The mind-numbing complexity and frustrations of rebuilding New England's storied groundfish fisheries were apparent once again this summer. The problem this time was not the sacred (and scarce) cod, but rather haddock.

The headache with haddock, it seems, is that there are too many of them, especially on the fabled Georges Bank, where the 2003 year class may be the largest ever recorded. The problem is that the fish are growing slower than normal and they won't reach a legal harvestable size of 19 inches until some time next year. In the meantime, draggers are catching boatloads of illegal haddock, which they are required by law to toss back.

Some fishermen are throwing back five fish for every one they can keep. If the fish could swim and grow up to be caught another day, that would be one thing. But unfortunately, that's not the reality.

"The fish are dying," Rich Canastra, co-owner of New Bedford's Whaling City Display Auction, told the Commercial Fisheries News . "Either you're giving it to lobsters or your scavenger fish or you're going to give it to U.S. consumers. What we're asking for is that it is able to be landed. This is a big sin when we throw fish over that we rebuilt."

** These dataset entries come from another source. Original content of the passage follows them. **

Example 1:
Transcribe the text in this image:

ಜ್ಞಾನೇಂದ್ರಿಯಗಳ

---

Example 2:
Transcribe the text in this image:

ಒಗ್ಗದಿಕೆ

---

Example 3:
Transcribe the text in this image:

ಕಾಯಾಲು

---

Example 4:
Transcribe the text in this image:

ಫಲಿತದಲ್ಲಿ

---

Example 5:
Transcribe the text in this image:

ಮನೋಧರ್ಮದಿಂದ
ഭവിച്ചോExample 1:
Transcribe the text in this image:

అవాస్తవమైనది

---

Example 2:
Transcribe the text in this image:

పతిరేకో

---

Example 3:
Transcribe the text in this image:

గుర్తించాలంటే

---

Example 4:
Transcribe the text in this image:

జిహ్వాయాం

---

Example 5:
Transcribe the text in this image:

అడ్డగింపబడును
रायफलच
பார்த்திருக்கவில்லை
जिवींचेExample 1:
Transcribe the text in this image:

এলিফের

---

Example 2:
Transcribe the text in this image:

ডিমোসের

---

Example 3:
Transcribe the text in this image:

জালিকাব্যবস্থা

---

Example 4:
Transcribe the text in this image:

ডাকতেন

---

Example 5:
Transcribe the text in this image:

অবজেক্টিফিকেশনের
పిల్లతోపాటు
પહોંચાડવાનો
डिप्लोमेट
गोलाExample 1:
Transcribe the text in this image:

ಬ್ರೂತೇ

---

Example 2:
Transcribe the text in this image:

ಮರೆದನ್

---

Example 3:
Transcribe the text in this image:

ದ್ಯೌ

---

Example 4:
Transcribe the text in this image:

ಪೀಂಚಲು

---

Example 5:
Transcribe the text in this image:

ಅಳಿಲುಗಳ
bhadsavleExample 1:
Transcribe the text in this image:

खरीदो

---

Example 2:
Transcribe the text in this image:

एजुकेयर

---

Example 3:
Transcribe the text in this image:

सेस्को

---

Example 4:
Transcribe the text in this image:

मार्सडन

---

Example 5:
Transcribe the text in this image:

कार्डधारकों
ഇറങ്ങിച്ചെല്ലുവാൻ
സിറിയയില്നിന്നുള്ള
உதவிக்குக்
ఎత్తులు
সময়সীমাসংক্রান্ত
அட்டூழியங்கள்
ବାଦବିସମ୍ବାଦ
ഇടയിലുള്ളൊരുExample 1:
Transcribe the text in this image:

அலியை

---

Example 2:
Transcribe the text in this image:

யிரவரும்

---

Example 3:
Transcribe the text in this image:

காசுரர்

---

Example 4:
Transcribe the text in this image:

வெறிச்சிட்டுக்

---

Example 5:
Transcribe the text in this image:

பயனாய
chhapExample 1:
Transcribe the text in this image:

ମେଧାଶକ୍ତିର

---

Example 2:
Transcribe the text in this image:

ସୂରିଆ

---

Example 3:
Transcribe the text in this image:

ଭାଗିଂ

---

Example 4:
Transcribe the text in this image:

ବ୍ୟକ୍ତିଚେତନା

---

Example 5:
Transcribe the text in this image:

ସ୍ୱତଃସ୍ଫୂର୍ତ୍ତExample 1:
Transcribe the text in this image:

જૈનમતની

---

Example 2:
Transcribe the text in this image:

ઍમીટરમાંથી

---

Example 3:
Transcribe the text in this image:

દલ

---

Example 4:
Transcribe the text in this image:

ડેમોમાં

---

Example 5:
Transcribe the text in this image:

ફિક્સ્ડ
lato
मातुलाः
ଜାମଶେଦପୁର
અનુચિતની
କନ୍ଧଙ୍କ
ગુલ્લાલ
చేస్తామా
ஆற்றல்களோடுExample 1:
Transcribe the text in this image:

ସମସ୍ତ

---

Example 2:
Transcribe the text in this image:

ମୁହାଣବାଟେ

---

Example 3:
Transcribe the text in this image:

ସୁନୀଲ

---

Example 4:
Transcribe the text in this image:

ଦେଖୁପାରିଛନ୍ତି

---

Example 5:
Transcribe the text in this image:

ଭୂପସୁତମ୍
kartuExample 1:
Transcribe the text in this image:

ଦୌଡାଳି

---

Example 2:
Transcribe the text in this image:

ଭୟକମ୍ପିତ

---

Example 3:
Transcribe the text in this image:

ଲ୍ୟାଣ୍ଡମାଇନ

Veteran New England fisherman Jim Odlin is a member of the New England Fisheries Management Council, which wrestled with the issue at a meeting in late July. "It just seems to me to be a total crime to be wasting this fish," Odlin told CFN .

Making fishermen discard the small haddock also encourages them to target the larger haddock from smaller, older year classes. Since the older, more mature fish are more fecund spawners, it has a negative impact down the road on haddock stocks.

Adding salt to the wound is the fact that on the other side of Georges Bank, Canadian fishermen have no minimum size on haddock and they are sending truckloads of fillets into the market, depressing the price of what few legal fish U.S. fishermen are able to deliver.

At its July meeting, the council debated once again whether it should temporarily lower the minimum size to 17 inches. One council member against that action cautioned that, "You have to think of this more in a long-term equilibrium sense." Another member suggested a compromise of 18 inches. That was ultimately rejected, however, because haddock stocks in the Gulf of Maine have not been rebuilt and there were questions over whether the National Marine Fisheries Service had the resources to enforce two separate minimum sizes.

After debating the intricate network of frameworks and amendments that make fisheries management off New England more an interpretation of law rather than marine biology, the council narrowly approved an emergency action that would temporarily lower the minimum size to 17 inches.

That recommendation now goes to NMFS, where it will be reviewed by more lawyers and fishcrats before a final decision is made. Meanwhile, struggling fishermen, some of whom are allowed to only fish one month a year, will have to throw back the very fish they need to survive.